Si je m’étais arrêtée aux deux-tiers du roman, j’aurais dit ceci : " Mouais, c’est une romance contemporaine ; une lycéenne rencontre un Anglais exotique et découvre l’ivresse de l’amour. Peu d’actions, beaucoup de discours intérieur et de réflexions sur la vie. Des événements banals, avec un peu de rêve dedans : un joli scooter et des musiques rétro, une époque révolue et la ville de Londres, vue en touriste et en citadin Londonien." La romance, j'en lis un peu, mais ce n'est pas ma came principale... Au moins ici s'accompagne-t-elle de plusieurs éléments qui lui donnent un contexte intéressant : l'Angleterre et les années 80.


A présent que je referme le livre, je me dis que le sujet était peut-être ailleurs. Ce dont il nous parle, c’est de ce moment où adolescent, on cesse d’être immortel, ce moment où on touche ce qu’il y a de plus précieux ou de plus vertigineux dans la vie et où on prend conscience que ça peut vraiment s’arrêter, bref ce moment de bascule vers le monde des adultes. La question est donc : l’auteur s’en est-il rendu compte à temps ? A-t-il traité ce sujet vraiment tout le temps ? 

Mais quel style ! L’humour un peu cynique de la narratrice rappelle le ton adopté dans le délicieux Les Petites Reines de Clémentine Beauvais.

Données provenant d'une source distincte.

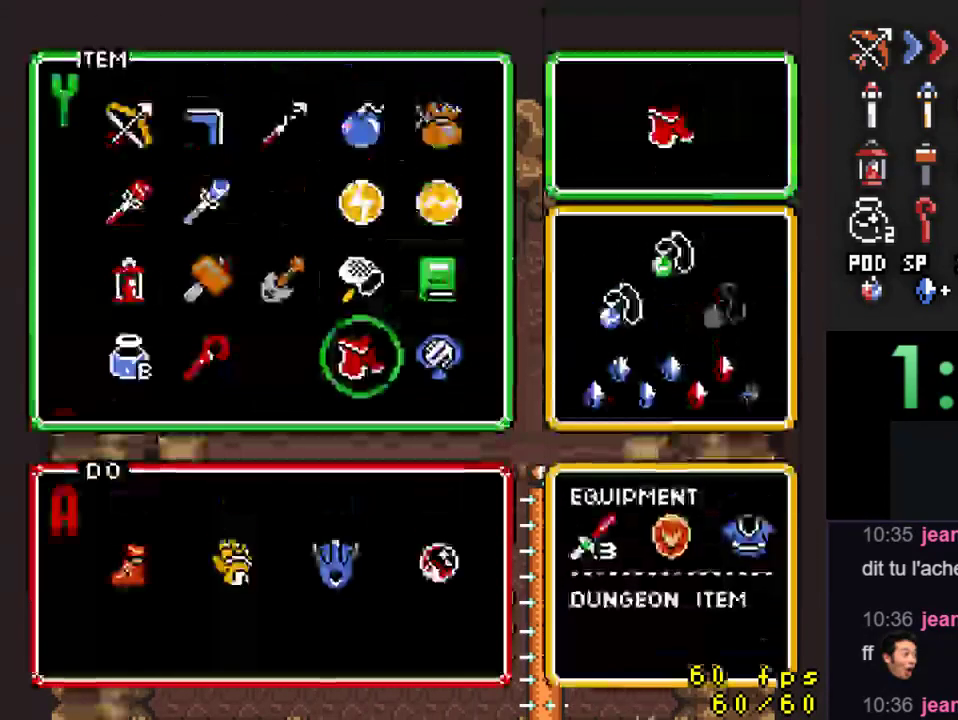
{"dt_ms": 500, "buttons": [], "events": []}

C’est assez rare, dans la littérature young adult pour être souligné : souvent traduits, ces livres ont tendance à flatter l’imaginaire du lecteur, par une intrigue recherchée et un univers bien construit, ou à susciter son empathie en offrant des personnages complexes bien campés et des thèmes et sujets à réfléchir. On s’attarde rarement sur le style, quand les mots s’effacent efficacement derrière l’histoire. Et pourtant, ça donne souvent une coloration particulière à l’histoire, une autre forme d’illustration du sujet, la démonstration que seul son auteur pouvait faire. 
Quand au choix des temps, il m’a semblé assez cavalier. Je ne saurais dire si l’utilisation en est brillante ou bien si elle est maladroite, mais c’est un joli mélange de deux systèmes de temps qu’on maintient séparés d’habitude : celui du présent et celui du passé. Où se tient donc la narratrice ? Dans l’histoire qu’elle nous raconte ou bien très longtemps après ? Parfois, j’ai penché vers l’idée d’une maladresse. Honnêtement, je ne saurais trancher.

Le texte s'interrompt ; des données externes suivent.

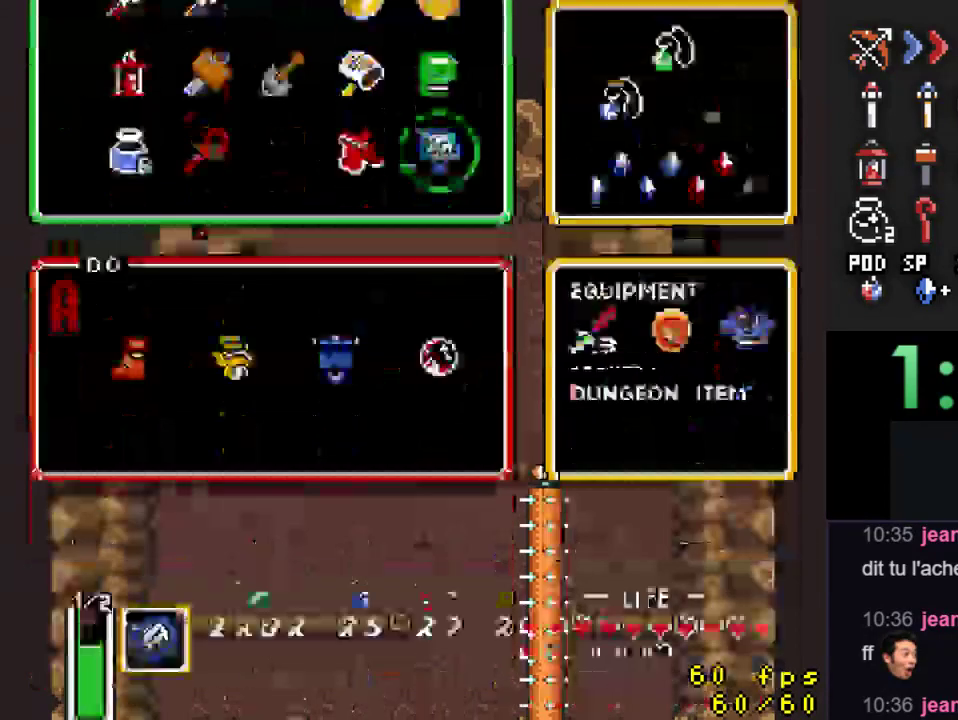
{"dt_ms": 500, "buttons": [], "events": []}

Le personnage de Karen est intéressant : une sorte de vieille âme, un peu hors de son temps, qui l'ausculte avec un regard critique et c'est assez drôle. Construite par les livres, sans doute, elle n'a encore rien vécu, même si elle a beaucoup subi. Se superpose donc à elle une Karen de dix-sept ans, qui pense comme je réfléchissais au lycée : "Les garçons sont des crétins qui ne valent pas un rond." et qui ne peut s'empêcher d'être une grande romantique, qui se cache.

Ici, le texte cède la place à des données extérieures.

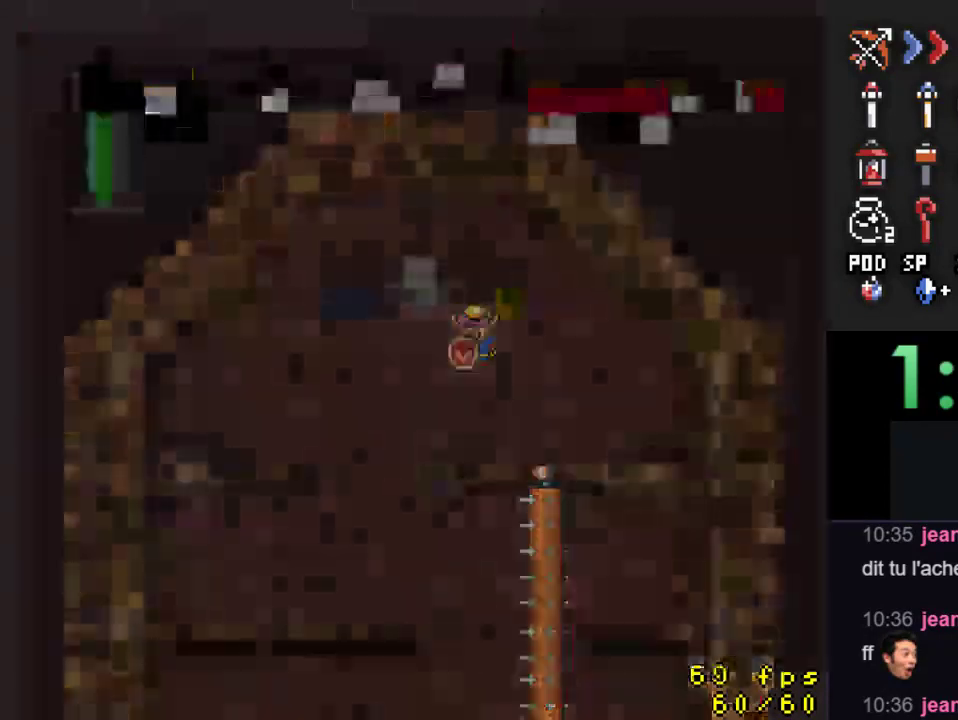
{"dt_ms": 500, "buttons": [], "events": []}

L’Anglais m’apparaît comme davantage comme une image, une idéalisation de l’amoureux parfait, que comme une véritable personne. L’héroïne s’étonne d’ailleurs régulièrement de la perfection de Tom. Est-il crédible ? Pas sûr, mais il répond aux fantasmes des filles qui rêvent de rencontrer un galant jeune homme un peu old fashioned. Lui aussi a des propos tellement plus vieux que lui. On pourrait l’attribuer à son amour de l’époque révolue. Et tenez-vous bien ! Son nom de famille est Darcy !!😜

Même si l'histoire d'amour dévore une grosse partie du roman, plusieurs thématiques sont abordées, parmi lesquelles l'amitié et le monde des adultes.

L’amitié joue un rôle, même si elle n’a pas attiré plus que ça mon attention dans les deux premiers tiers du roman. J’ai aimé Jonathan, son incroyable mémoire et son amour à sens unique ; Mélanie a tout de la copine un peu chiante mais toujours là. On voit bien que ces deux-là constituent le socle de Karen, peut-être même appartiennent-ils au socle passé sur lequel se reposait la Karen d'avant. Car il s’agit de parler de métamorphose, n’est-ce pas ? De ce moment où on passe à l’âge adulte ? Où on fait de vrais choix, sans toujours en prendre la mesure, qui auront leur lot de conséquences ?

La narratrice nous montre aussi le monde des adultes. Elle le passe à la moulinette des critères exigeants de l’adolescent : menés par l’égoïsme, incapables de vivre avec les choix qu’ils ont faits, assez peu fiables en fait parce qu’eux-mêmes perdus, excepté peut-être ce couple d’inséparables que représentent les grands-parents de Tom.

C
oncernant l'intrigue, outre le traitement du sujet, qui n'apparaît que très tard dans le roman, j'ai trouvé certains choix un peu contestables, mais bien sûr, ce n'est que mon avis ! Ainsi, où Karen penche-t-elle, finalement ? Dans le grand romantisme du roman psychologique du XVIIe, ou dans le pragmatisme le plus absolu ? Elle est quand même sérieusement tiraillée entre l’impérieux besoin de ne pas se faire d’illusion et l’espoir fou de vivre grand et large. Un tiraillement que je connais assez bien mais dont je conteste parfois la véracité...😋


Selon moi, ce livre est une promesse dont le sujet n’est pas encore tout à fait maîtrisé mais où l’auteur a expérimenté plusieurs choses (style, typologie de personnage, intrigue...) qui feront mouche bientôt. L’héroïne est attachante, son histoire plutôt réaliste et la fin nous pose question, ce qui est bon signe.





Commentaires

Lyndona a dit…
Je découvre ton blog, et wahou !
J'aime beaucoup.
Ce livre a l'air chouette, et tu m'as convaincue avec les mots "humour cynique" :)
Au plaisir !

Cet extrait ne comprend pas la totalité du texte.